Statistics are at a city-wide level, but there are also details on individuals.  The Police Department lists all police force personnel with name, rank, religion, age, weight, height, country of birth and marital status.  The Fire Department's table of fires responded to (over 250 in 1902) includes the address, homeowner's name, damages, insurance, and cause for each fire.  The Auditor's Report details all accounts payable, as well as names and salaries of city employees.

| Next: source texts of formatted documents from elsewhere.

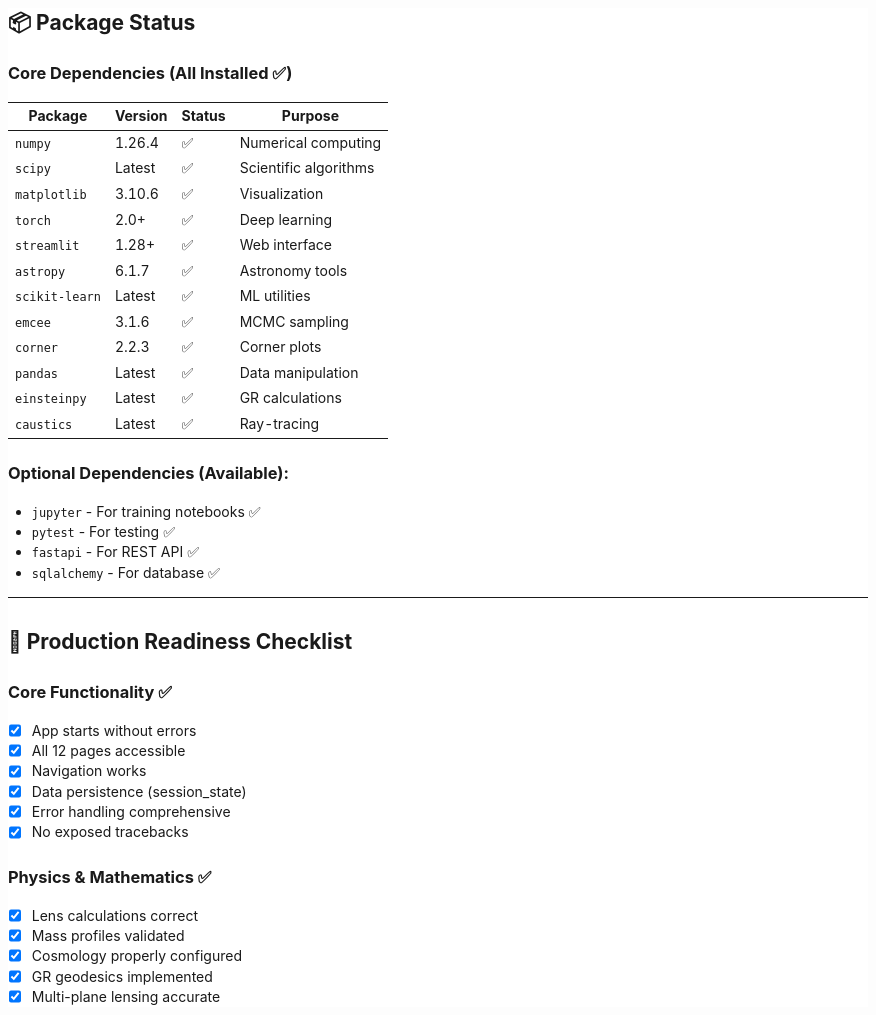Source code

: 
## 📦 Package Status

### Core Dependencies (All Installed ✅)

| Package | Version | Status | Purpose |
|---------|---------|--------|---------|
| `numpy` | 1.26.4 | ✅ | Numerical computing |
| `scipy` | Latest | ✅ | Scientific algorithms |
| `matplotlib` | 3.10.6 | ✅ | Visualization |
| `torch` | 2.0+ | ✅ | Deep learning |
| `streamlit` | 1.28+ | ✅ | Web interface |
| `astropy` | 6.1.7 | ✅ | Astronomy tools |
| `scikit-learn` | Latest | ✅ | ML utilities |
| `emcee` | 3.1.6 | ✅ | MCMC sampling |
| `corner` | 2.2.3 | ✅ | Corner plots |
| `pandas` | Latest | ✅ | Data manipulation |
| `einsteinpy` | Latest | ✅ | GR calculations |
| `caustics` | Latest | ✅ | Ray-tracing |

### Optional Dependencies (Available):
- `jupyter` - For training notebooks ✅
- `pytest` - For testing ✅
- `fastapi` - For REST API ✅
- `sqlalchemy` - For database ✅

---

## 🎯 Production Readiness Checklist

### Core Functionality ✅
- [x] App starts without errors
- [x] All 12 pages accessible
- [x] Navigation works
- [x] Data persistence (session_state)
- [x] Error handling comprehensive
- [x] No exposed tracebacks

### Physics & Mathematics ✅
- [x] Lens calculations correct
- [x] Mass profiles validated
- [x] Cosmology properly configured
- [x] GR geodesics implemented
- [x] Multi-plane lensing accurate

And then there's the Council Minutes, with a wealth of detail on everything from hospitals to street names to sewers (lots of sewers).  You'll also find a list of all claims against the city for damages.  I learned, for example, that in 1922 the City paid $15 to Mr. Chapman of 423 Bronson Ave., to compensate his son Albert for injuries received when he was struck by a toboggan at the Gladstone Ave. playground.  Mr. Ade of 51 Main St. was not so lucky - the City rejected his claim of $300 for his daughter Floris, hit by a falling tree limb on City property.

In short, if your ancestor was arrested, claimed damages, got a pension, worked for the City, had their property expropriated, or interacted with the municipal government in any other way, Council Minutes may provide you with fresh details about them.

The Ottawa Room at the Main Branch holds City of Ottawa Annual Reports from 1892, and Council Minutes from 1875.